Motorola to lay off 4,000 employees globally, shrink India ops
Ailing cell phone maker Motorola Mobility will shrink its operations in India and lay off 4,000 employees worldwide as part of its restructuring efforts, a report has said.
New York: Ailing cell phone maker Motorola Mobility will shrink its operations in India and lay off 4,000 employees worldwide as part of its restructuring efforts, a report has said.
Loss-making Motorola Mobility, which has good presence in India, was acquired by Google early last year as part of the Internet major's strategy to bolster its capabilities in the Android platform -one of the widely-used mobile technologies.
The restructuring efforts at the company are aimed at reviving its sagging fortunes. "It will shrink operations in Asia and India, and center research and development in Chicago, Sunnyvale and Beijing," Motorola's new chief executive Dennis Woodside said in an interview to the 'New York Times' yesterday.
It could not be immediately ascertained what would be the impact on India operations, including staff strength. Woodside said the company would shut one-third of its 94 offices globally and also lay off aroud 20 per cent of its total workforce.
As on June 30 this year, Google has 54,604 full-time employees worldwide, that includes 20,293 at the Motorola business.
Woodside said that one-third of 4,000 job loss would be in the US and the company plans to leave unprofitable markets, stop making low-end devices and focus on a few cellphones instead of dozens.
In addition to the coming cuts, Google has downsized Motorola management, letting go 40 percent of its vice presidents, but has also hired new senior executives, the report said.
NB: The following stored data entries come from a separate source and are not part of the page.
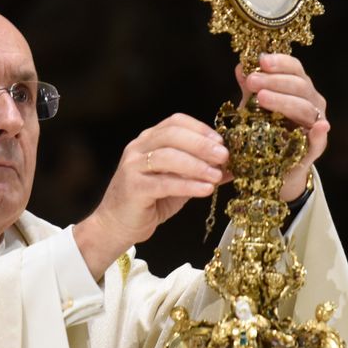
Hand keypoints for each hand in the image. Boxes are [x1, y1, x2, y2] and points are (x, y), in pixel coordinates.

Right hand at [73, 114, 227, 278]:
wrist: (117, 225)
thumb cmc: (149, 202)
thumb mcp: (178, 182)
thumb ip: (199, 171)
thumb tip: (230, 167)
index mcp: (148, 140)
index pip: (175, 122)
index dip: (200, 129)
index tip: (221, 141)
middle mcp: (138, 148)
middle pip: (172, 135)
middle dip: (201, 144)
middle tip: (224, 155)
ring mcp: (133, 167)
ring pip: (168, 157)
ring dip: (197, 165)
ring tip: (216, 175)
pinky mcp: (133, 188)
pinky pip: (164, 183)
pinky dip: (188, 185)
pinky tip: (206, 189)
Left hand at [237, 53, 328, 200]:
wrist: (272, 166)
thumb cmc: (264, 130)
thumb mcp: (253, 107)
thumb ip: (250, 88)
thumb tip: (241, 67)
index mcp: (299, 88)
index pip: (294, 68)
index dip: (280, 62)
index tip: (261, 61)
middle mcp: (311, 102)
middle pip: (299, 86)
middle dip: (274, 81)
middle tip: (252, 82)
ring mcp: (315, 124)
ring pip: (305, 108)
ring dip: (284, 101)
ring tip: (261, 98)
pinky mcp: (315, 147)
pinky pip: (320, 139)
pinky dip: (320, 132)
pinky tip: (318, 127)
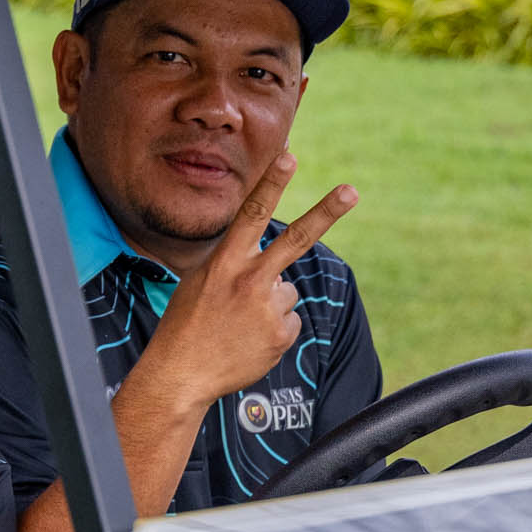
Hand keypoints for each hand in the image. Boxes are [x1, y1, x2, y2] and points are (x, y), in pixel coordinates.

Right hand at [139, 153, 357, 410]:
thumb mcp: (199, 280)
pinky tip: (248, 339)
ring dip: (270, 303)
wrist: (180, 374)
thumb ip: (236, 264)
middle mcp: (249, 281)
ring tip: (240, 322)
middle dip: (326, 212)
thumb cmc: (186, 323)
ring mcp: (267, 309)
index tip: (289, 156)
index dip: (272, 184)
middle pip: (295, 239)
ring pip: (286, 290)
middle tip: (351, 190)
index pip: (252, 215)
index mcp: (224, 263)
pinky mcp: (281, 336)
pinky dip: (273, 329)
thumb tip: (276, 267)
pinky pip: (288, 320)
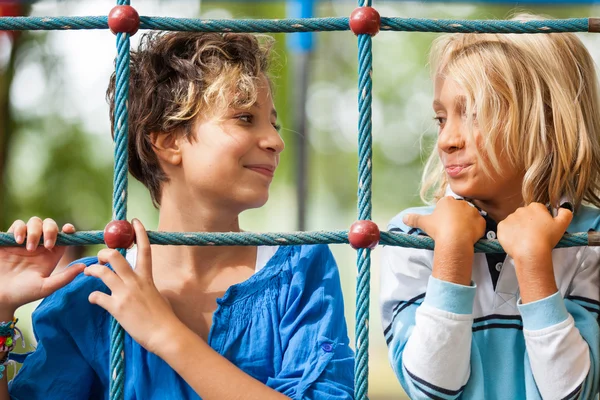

The cuts are the first step in Google's plan to reinvent Motorola, which has fallen far behind its biggest competitors, Apple and Samsung, and to shore up its Android mobile business and expand beyond search and software into the manufacture of hardware.
The turnaround effort would also be a referendum on the management of Larry Page, Google's chief executive, whose boldest move has been the $12.5 billion acquisition. Though Google bought Motorola partly because of its more than 17,000 patents, which can help defend against challenges to the Android operating system, it also planned to use Motorola to make its own, better smartphones and tablets.